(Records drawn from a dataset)

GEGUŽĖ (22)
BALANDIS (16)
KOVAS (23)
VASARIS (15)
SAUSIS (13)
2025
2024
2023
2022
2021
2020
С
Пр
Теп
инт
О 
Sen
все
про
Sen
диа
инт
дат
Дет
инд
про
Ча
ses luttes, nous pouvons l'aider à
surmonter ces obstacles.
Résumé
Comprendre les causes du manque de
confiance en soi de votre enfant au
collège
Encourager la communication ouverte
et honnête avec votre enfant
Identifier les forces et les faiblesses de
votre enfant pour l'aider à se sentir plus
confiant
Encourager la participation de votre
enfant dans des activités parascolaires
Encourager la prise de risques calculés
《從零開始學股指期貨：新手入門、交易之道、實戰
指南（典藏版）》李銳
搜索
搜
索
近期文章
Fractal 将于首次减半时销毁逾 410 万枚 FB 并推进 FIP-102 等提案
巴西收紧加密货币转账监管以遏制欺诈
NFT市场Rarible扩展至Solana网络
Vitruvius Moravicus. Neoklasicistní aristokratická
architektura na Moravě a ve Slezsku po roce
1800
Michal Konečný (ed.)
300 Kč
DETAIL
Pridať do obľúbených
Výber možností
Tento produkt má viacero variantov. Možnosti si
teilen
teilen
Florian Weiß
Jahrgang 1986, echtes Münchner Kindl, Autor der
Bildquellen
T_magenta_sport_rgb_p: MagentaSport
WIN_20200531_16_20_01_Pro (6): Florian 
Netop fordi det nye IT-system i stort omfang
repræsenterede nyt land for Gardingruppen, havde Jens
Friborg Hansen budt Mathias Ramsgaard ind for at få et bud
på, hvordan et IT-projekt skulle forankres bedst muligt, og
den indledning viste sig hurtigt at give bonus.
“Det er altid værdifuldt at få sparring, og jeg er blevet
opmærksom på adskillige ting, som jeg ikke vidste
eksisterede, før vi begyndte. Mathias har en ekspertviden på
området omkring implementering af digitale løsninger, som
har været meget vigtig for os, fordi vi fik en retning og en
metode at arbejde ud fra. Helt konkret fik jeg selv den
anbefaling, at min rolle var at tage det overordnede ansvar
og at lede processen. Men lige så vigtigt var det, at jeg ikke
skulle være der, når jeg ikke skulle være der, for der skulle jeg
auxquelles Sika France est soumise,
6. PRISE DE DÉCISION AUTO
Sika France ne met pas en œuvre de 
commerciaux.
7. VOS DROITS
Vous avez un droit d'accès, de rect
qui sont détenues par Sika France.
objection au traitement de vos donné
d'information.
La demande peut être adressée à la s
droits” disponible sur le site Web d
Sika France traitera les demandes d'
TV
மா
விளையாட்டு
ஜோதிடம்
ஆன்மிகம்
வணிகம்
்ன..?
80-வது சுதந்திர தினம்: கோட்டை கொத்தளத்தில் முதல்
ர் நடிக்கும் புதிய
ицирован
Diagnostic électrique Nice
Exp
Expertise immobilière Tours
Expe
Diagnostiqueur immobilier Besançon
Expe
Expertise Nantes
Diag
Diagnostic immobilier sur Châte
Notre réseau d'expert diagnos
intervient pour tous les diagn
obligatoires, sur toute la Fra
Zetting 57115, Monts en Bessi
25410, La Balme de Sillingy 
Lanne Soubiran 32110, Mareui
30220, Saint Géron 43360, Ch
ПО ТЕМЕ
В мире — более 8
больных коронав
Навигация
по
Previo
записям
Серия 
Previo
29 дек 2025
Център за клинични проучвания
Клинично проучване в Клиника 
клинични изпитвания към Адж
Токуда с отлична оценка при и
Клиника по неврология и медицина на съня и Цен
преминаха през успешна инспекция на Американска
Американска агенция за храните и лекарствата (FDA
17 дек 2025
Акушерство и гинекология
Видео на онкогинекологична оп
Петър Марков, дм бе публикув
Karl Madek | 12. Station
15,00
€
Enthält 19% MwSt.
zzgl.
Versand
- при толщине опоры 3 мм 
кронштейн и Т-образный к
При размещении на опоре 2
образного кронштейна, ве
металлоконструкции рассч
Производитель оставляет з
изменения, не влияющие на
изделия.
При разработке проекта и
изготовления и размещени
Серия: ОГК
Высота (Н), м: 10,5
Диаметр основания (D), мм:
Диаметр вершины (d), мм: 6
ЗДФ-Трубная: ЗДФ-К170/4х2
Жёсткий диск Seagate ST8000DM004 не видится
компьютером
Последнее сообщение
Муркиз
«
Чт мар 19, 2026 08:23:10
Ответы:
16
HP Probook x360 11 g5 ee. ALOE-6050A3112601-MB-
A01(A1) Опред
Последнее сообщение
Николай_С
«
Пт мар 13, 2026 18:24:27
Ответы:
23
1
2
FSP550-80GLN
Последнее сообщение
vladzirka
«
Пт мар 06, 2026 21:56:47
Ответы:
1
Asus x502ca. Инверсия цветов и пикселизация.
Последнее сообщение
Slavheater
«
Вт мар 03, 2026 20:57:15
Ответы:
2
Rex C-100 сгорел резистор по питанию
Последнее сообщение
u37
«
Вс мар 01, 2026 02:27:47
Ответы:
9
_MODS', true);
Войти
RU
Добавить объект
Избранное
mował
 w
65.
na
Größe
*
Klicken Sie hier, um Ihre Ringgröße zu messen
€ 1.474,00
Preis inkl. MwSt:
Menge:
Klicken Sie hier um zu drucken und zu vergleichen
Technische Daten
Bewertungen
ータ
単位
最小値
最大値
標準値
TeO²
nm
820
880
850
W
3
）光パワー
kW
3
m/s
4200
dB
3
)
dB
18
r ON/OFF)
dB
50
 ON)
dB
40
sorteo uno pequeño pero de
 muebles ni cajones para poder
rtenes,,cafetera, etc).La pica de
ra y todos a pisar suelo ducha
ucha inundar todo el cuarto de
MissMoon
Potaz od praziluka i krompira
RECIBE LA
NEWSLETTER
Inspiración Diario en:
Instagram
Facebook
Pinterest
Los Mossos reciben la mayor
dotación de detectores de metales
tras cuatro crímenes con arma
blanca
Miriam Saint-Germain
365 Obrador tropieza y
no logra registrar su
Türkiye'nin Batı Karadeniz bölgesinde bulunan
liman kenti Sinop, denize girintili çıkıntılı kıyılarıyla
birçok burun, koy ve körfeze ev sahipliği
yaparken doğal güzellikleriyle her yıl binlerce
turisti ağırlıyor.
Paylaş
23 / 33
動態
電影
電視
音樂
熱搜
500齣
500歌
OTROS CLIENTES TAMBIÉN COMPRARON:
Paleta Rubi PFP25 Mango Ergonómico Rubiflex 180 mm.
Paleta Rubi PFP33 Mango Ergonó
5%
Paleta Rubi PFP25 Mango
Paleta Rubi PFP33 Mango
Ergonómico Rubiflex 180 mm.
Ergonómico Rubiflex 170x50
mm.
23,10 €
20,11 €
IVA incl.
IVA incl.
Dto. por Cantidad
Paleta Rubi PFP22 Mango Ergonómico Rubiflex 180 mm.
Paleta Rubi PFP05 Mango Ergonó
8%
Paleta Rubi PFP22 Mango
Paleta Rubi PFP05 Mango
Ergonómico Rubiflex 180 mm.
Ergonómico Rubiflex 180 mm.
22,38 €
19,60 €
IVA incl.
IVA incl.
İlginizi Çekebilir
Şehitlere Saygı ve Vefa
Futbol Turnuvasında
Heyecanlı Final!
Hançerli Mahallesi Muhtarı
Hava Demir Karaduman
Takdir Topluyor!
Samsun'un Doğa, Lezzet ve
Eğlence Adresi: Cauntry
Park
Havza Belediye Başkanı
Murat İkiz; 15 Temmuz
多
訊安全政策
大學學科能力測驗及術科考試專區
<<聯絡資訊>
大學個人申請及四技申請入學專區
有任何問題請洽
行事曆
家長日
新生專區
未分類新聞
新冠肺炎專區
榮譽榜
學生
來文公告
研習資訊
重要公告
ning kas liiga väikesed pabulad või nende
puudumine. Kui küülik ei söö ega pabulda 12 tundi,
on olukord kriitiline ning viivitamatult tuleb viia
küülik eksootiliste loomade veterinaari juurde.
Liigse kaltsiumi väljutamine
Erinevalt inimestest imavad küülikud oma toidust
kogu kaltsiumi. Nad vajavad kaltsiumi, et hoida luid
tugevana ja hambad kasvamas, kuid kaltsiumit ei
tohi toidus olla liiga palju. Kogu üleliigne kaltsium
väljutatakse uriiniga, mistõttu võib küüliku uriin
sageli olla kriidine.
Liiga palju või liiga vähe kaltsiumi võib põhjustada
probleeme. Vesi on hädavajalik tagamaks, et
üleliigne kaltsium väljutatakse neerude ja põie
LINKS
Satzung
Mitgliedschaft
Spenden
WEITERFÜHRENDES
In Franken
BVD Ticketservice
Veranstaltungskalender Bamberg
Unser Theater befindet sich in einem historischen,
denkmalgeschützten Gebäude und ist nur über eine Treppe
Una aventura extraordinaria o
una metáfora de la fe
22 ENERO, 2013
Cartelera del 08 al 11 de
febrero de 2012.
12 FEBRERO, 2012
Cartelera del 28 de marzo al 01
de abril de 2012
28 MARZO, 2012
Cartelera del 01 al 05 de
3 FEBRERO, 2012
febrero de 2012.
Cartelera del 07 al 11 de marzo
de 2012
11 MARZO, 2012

# Aim of the exercise
Lines holding the string "skulle" must be copied out of the entries above.

# Response box
på, hvordan et IT-projekt skulle forankres bedst muligt, og
skulle være der, når jeg ikke skulle være der, for der skulle jeg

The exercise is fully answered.